We took a mechanism independent approach to bypass the dynamically varying and insurmountable maze created by the drug-dose space. Specifically, our team used the artificial intelligence (AI) based feedback control and search algorithm approaches to identify the most potent drug-dose combination that inhibits herpesvirus infection. It was surprising that the feedback system control (FSC) only needed 10-20 search iterations to pinpoint the optimal combination from thousands or millions of possible drug-dose combinations. Hence, FSC has enabled us to optimize the drug-dose combination with a mechanism independent approach. However, FSC is a serial search method. With an AI based neural networks approach, a more efficient parallel search platform, Phenotypic Response Surface (PRS), has been developed. Only a few tests can guide toward the optimized drug-dose combination for a specific patient.
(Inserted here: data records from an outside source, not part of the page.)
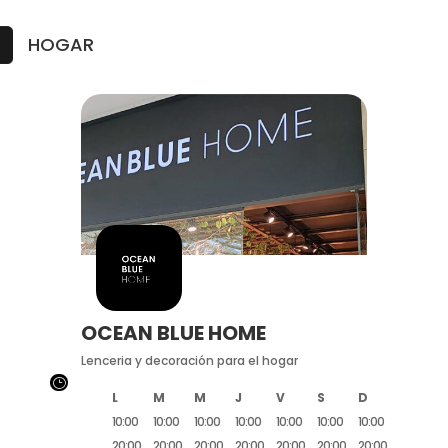
HOGAR
OCEAN BLUE HOME
Lenceria y decoración para el hogar
}
L
M
M
J
V
S
D
10:00
10:00
10:00
10:00
10:00
10:00
10:00
20:00
20:00
20:00
20:00
20:00
20:00
20:00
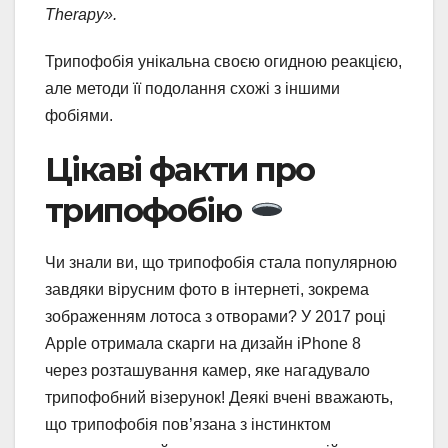
Therapy».
Трипофобія унікальна своєю огидною реакцією,
але методи її подолання схожі з іншими
фобіями.
Цікаві факти про
трипофобію
Чи знали ви, що трипофобія стала популярною
завдяки вірусним фото в інтернеті, зокрема
зображенням лотоса з отворами? У 2017 році
Apple отримала скарги на дизайн iPhone 8
через розташування камер, яке нагадувало
трипофобний візерунок! Деякі вчені вважають,
що трипофобія пов’язана з інстинктом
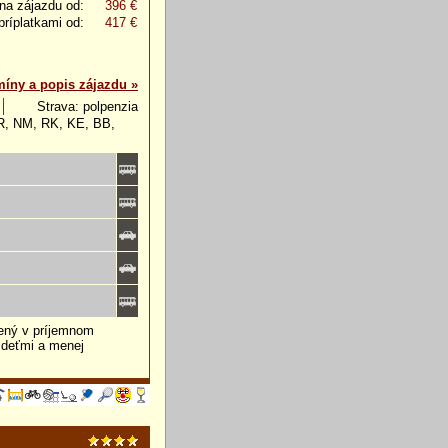
na zájazdu od:
396 €
príplatkami od:
417 €
míny a popis zájazdu »
Strava: polpenzia
NR, NM, RK, KE, BB,
ený v príjemnom
 deťmi a menej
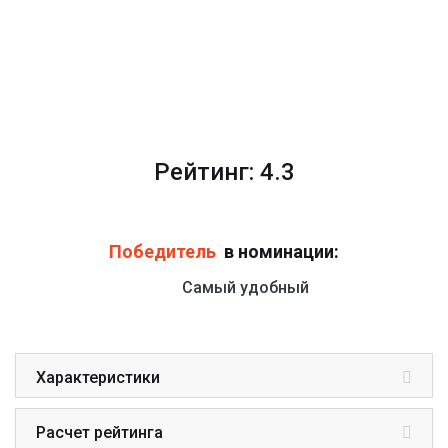
Рейтинг: 4.3
Победитель
в номинации:
Самый удобный
Характеристики
Расчет рейтинга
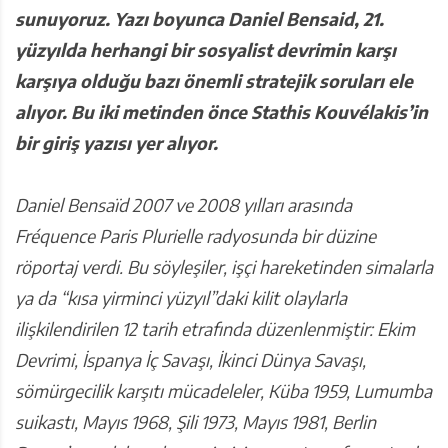
sunuyoruz. Yazı boyunca Daniel Bensaid, 21.
yüzyılda herhangi bir sosyalist devrimin karşı
karşıya olduğu bazı önemli stratejik soruları ele
alıyor. Bu iki metinden önce Stathis Kouvélakis’in
bir giriş yazısı yer alıyor.
Daniel Bensaïd 2007 ve 2008 yılları arasında
Fréquence Paris Plurielle radyosunda bir düzine
röportaj verdi. Bu söyleşiler, işçi hareketinden simalarla
ya da “kısa yirminci yüzyıl”daki kilit olaylarla
ilişkilendirilen 12 tarih etrafında düzenlenmiştir: Ekim
Devrimi, İspanya İç Savaşı, İkinci Dünya Savaşı,
sömürgecilik karşıtı mücadeleler, Küba 1959, Lumumba
suikastı, Mayıs 1968, Şili 1973, Mayıs 1981, Berlin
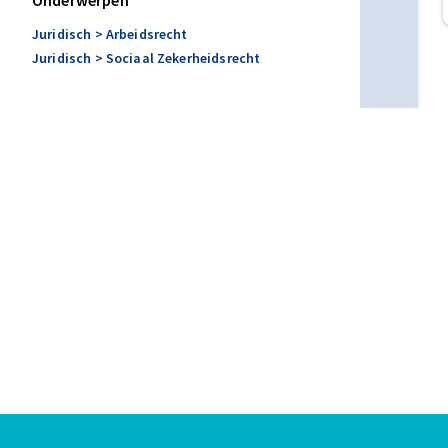
Onderwerpen
Juridisch
> Arbeidsrecht
Juridisch
> Sociaal Zekerheidsrecht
We have discovered that the drug-dose inputs are correlated with the phenotypic outputs with a Phenotypic Response Surface (PRS). With a few calibration tests to determine the coefficients of the quadratic algebraic equation governing PRS, PRS dictates the composition and the ratio of a globally optimized drug combination from a very large search space in in vitro tests. In vitro drug compositions and ratios will not translate into successful preclinical or clinical validation. Since only a very small number of tests are needed, we can re-optimize drug-dose ratios in animal and clinical studies. Re-optimization has already been successfully demonstrated to converge upon key drugs/combinations of interest. Based on the PRS platform, Phenotypic Personalized Medicine (PPM) can realize unprecedented levels of adaptability to identify the optimized drug combination for a specific patient, even if changes to the regimen and dose/drug optimization are needed in a continuous basis. PRS is an indication agnostic and mechanism free platform technology, which has been successfully demonstrated in about 30 diseases for children and adults with 0 misses.